-- Listed records follows --

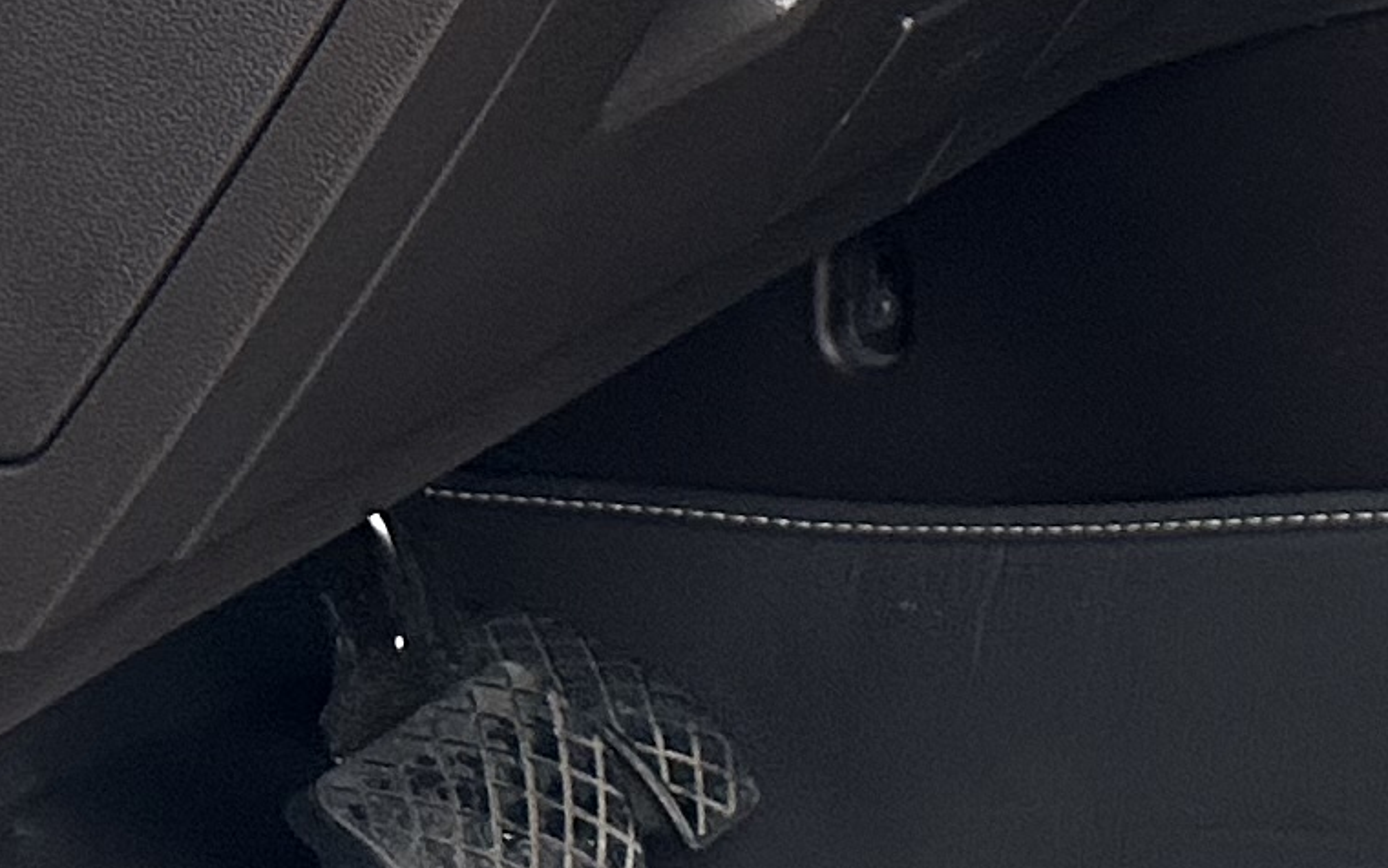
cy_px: -830
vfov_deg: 9.2
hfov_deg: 12.9
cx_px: 3026
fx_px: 5107
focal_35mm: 135
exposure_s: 1/60
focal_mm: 6.86
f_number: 1.78
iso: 250
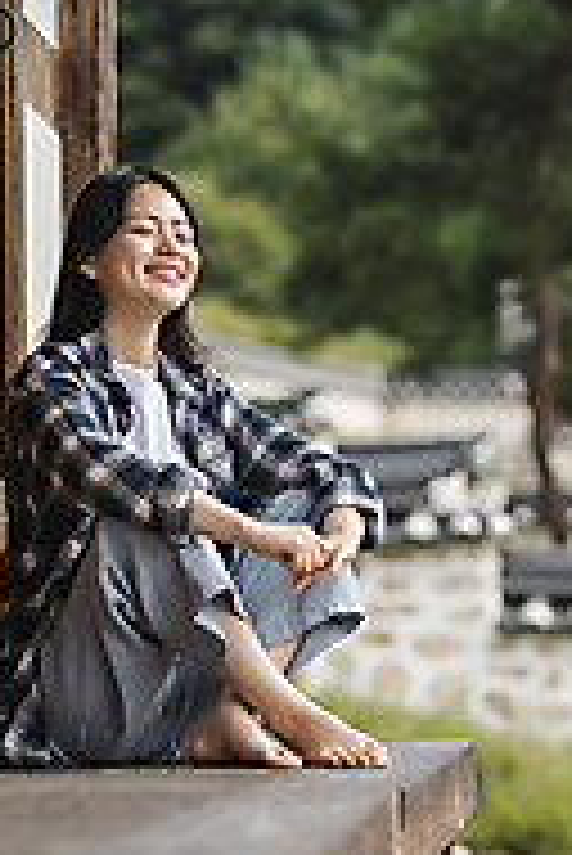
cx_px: 263
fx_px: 4258
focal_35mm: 179
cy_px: 238
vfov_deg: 11.5
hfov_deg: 7.7
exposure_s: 1/1600
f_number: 2.2
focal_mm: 85
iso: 200
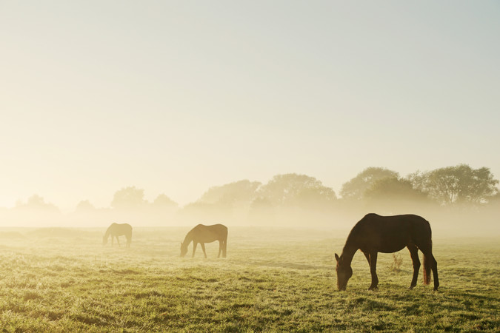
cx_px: 250
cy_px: 166
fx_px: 729
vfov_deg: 25.8
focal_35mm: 52
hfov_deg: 37.9
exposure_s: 1/4000
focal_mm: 35
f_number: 4
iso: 100
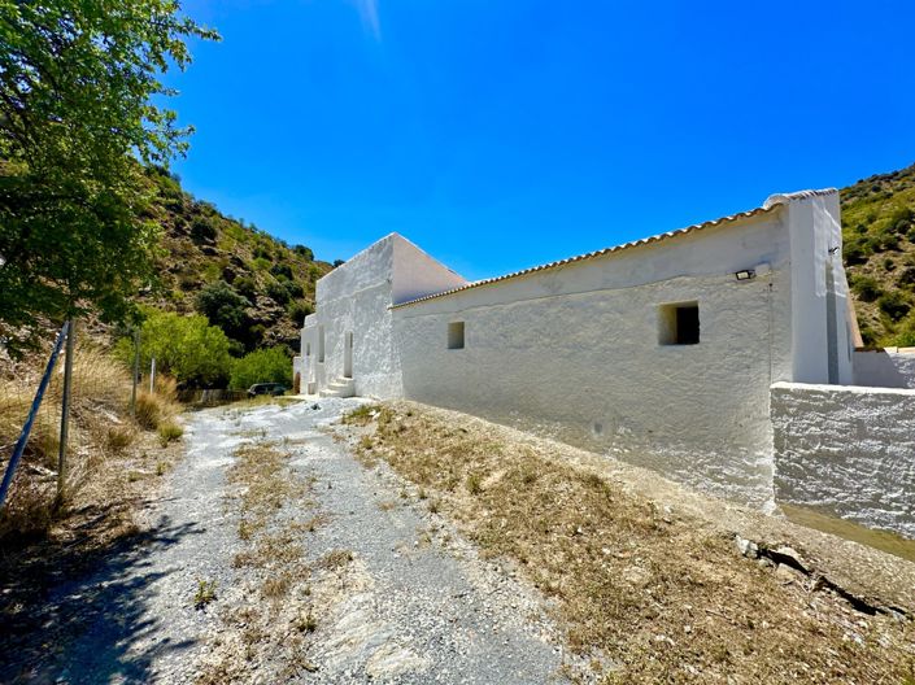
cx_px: 458
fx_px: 370
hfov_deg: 102.1
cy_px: 342
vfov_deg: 85.6
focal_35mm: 14
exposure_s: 1/1916
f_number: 2.2
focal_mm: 2.22
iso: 40
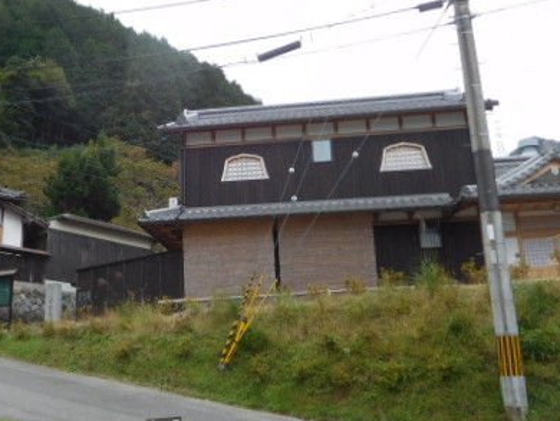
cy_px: 181
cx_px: 168
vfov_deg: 35.1
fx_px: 664
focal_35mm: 41
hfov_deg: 44.8
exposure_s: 1/250
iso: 125
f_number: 3.4
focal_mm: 4.5
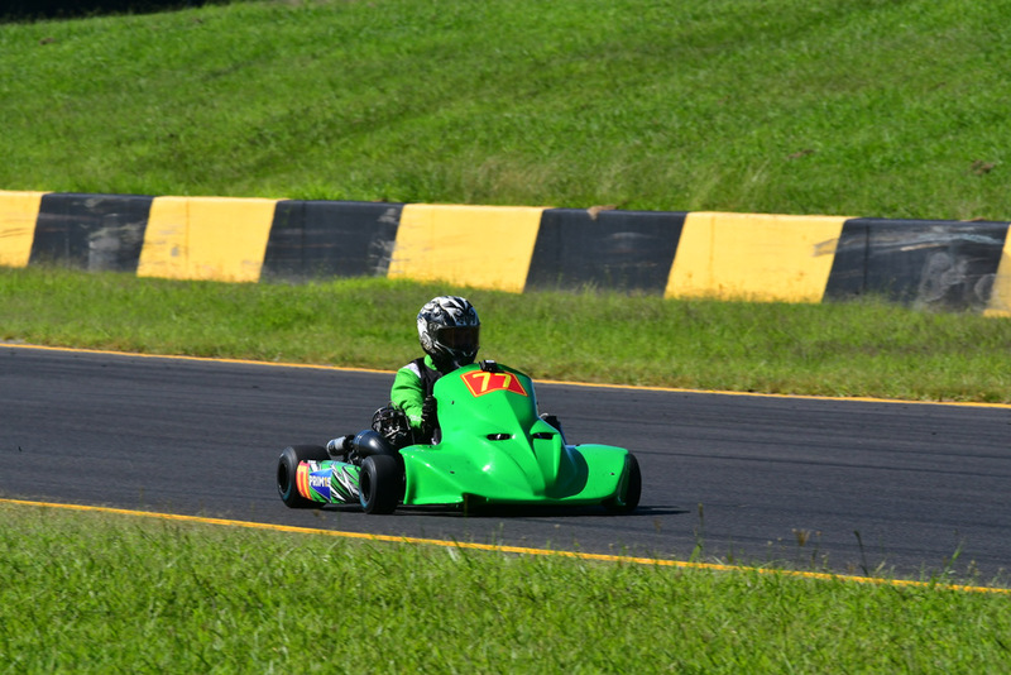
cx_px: 506
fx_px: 12220
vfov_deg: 3.2
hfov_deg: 4.7
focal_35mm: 435
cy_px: 338
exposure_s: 1/640
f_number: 13
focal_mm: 290
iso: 500
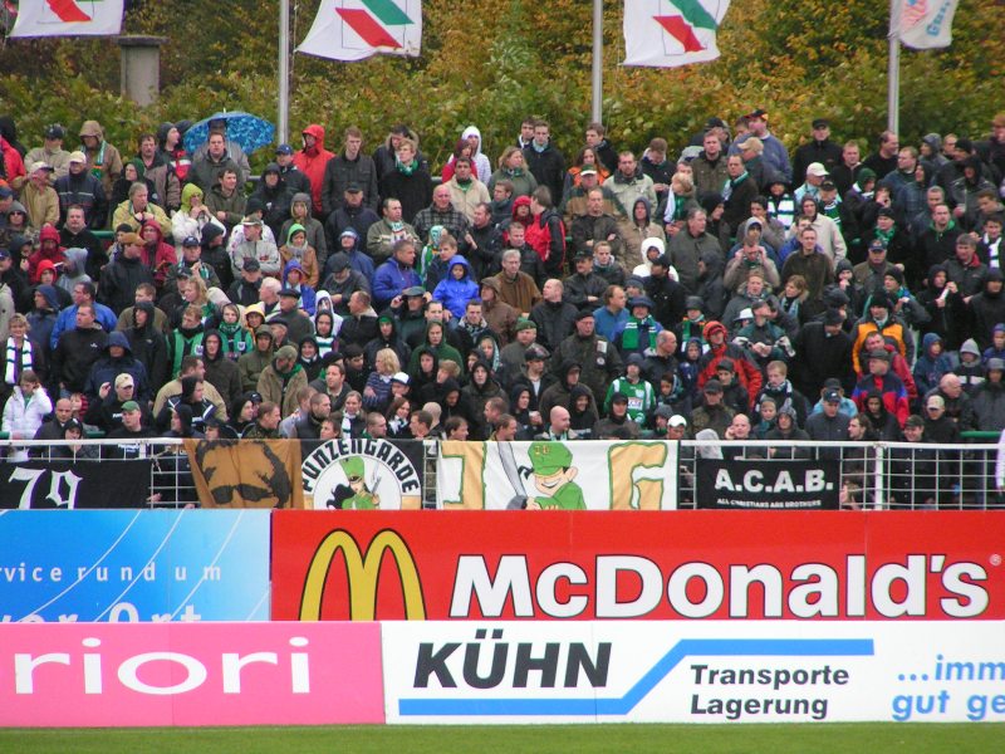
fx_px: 11032
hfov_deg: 5.2
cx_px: 502
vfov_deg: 3.9
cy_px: 377
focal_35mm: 380
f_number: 3.5
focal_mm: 58
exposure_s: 1/320
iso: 200
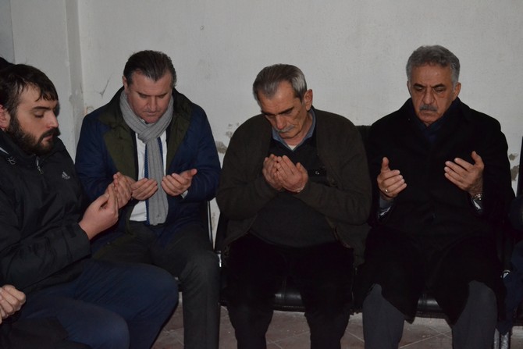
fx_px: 763
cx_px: 262
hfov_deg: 37.8
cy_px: 174
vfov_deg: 25.8
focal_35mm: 52
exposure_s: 1/60
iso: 3200
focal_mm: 35
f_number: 5
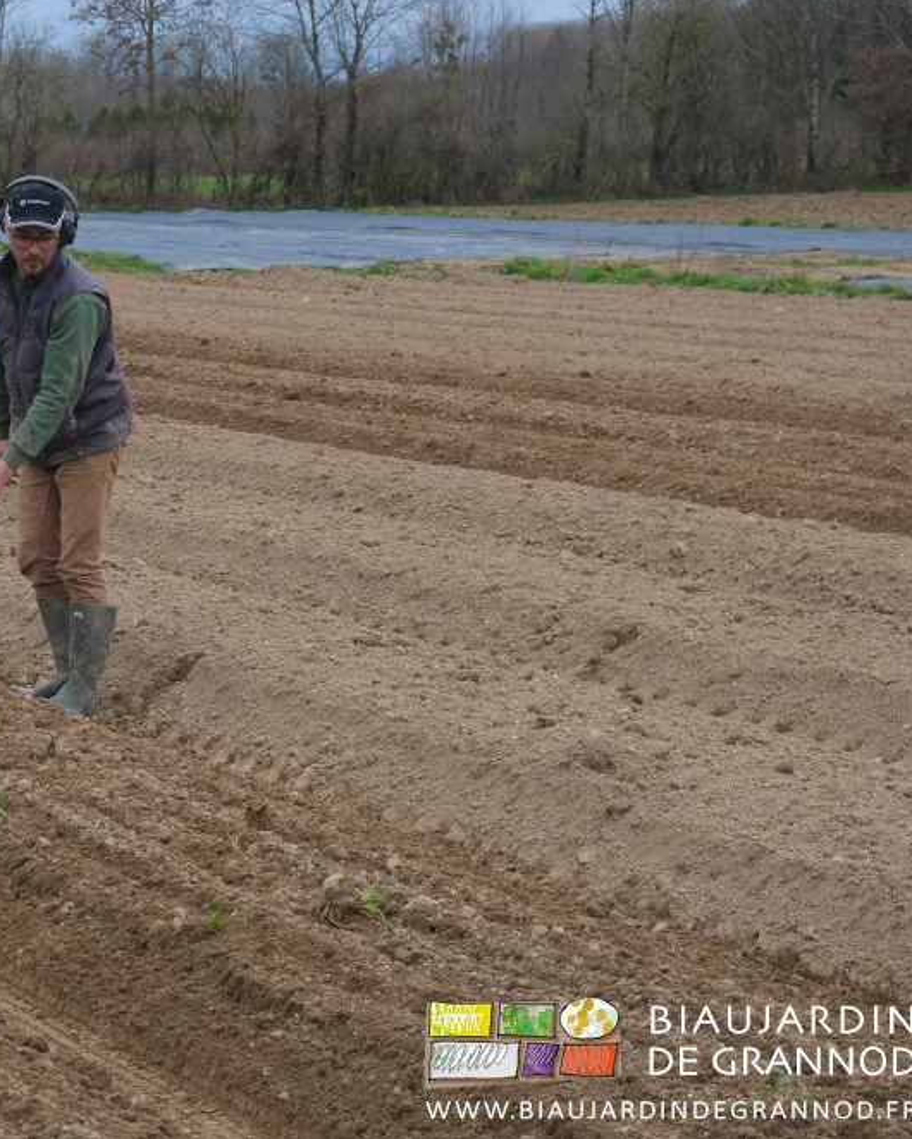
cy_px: 567
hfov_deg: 16.0
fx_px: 3204
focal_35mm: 95
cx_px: 71
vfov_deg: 20.2
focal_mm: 44.4
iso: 160
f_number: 5.6
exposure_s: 1/125
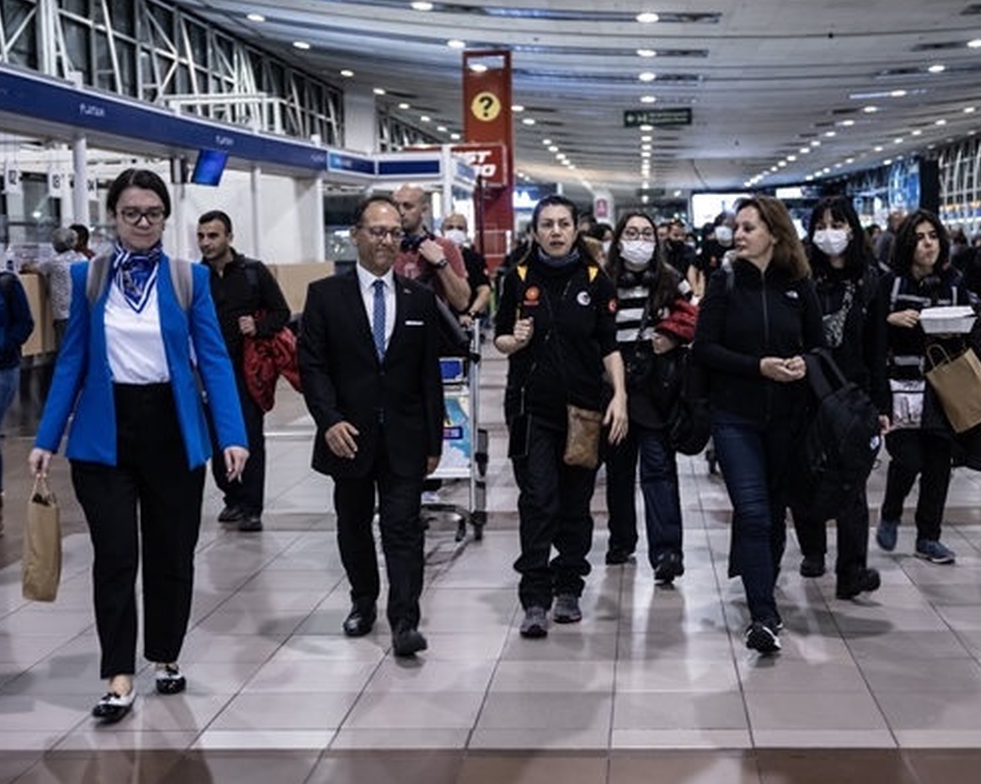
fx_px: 1538
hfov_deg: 35.3
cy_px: 391
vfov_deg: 28.6
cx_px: 542
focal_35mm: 53
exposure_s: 1/60
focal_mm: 46
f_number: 2.8
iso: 1000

-- Listed records concluded --

## Exercise
Each record, word for word, should be printed again without its pictures.

## Solution for this problem
cy_px: -830
vfov_deg: 9.2
hfov_deg: 12.9
cx_px: 3026
fx_px: 5107
focal_35mm: 135
exposure_s: 1/60
focal_mm: 6.86
f_number: 1.78
iso: 250
cx_px: 263
fx_px: 4258
focal_35mm: 179
cy_px: 238
vfov_deg: 11.5
hfov_deg: 7.7
exposure_s: 1/1600
f_number: 2.2
focal_mm: 85
iso: 200
cx_px: 250
cy_px: 166
fx_px: 729
vfov_deg: 25.8
focal_35mm: 52
hfov_deg: 37.9
exposure_s: 1/4000
focal_mm: 35
f_number: 4
iso: 100
cx_px: 458
fx_px: 370
hfov_deg: 102.1
cy_px: 342
vfov_deg: 85.6
focal_35mm: 14
exposure_s: 1/1916
f_number: 2.2
focal_mm: 2.22
iso: 40
cy_px: 181
cx_px: 168
vfov_deg: 35.1
fx_px: 664
focal_35mm: 41
hfov_deg: 44.8
exposure_s: 1/250
iso: 125
f_number: 3.4
focal_mm: 4.5
cx_px: 506
fx_px: 12220
vfov_deg: 3.2
hfov_deg: 4.7
focal_35mm: 435
cy_px: 338
exposure_s: 1/640
f_number: 13
focal_mm: 290
iso: 500
fx_px: 11032
hfov_deg: 5.2
cx_px: 502
vfov_deg: 3.9
cy_px: 377
focal_35mm: 380
f_number: 3.5
focal_mm: 58
exposure_s: 1/320
iso: 200
fx_px: 763
cx_px: 262
hfov_deg: 37.8
cy_px: 174
vfov_deg: 25.8
focal_35mm: 52
exposure_s: 1/60
iso: 3200
focal_mm: 35
f_number: 5
cy_px: 567
hfov_deg: 16.0
fx_px: 3204
focal_35mm: 95
cx_px: 71
vfov_deg: 20.2
focal_mm: 44.4
iso: 160
f_number: 5.6
exposure_s: 1/125
fx_px: 1538
hfov_deg: 35.3
cy_px: 391
vfov_deg: 28.6
cx_px: 542
focal_35mm: 53
exposure_s: 1/60
focal_mm: 46
f_number: 2.8
iso: 1000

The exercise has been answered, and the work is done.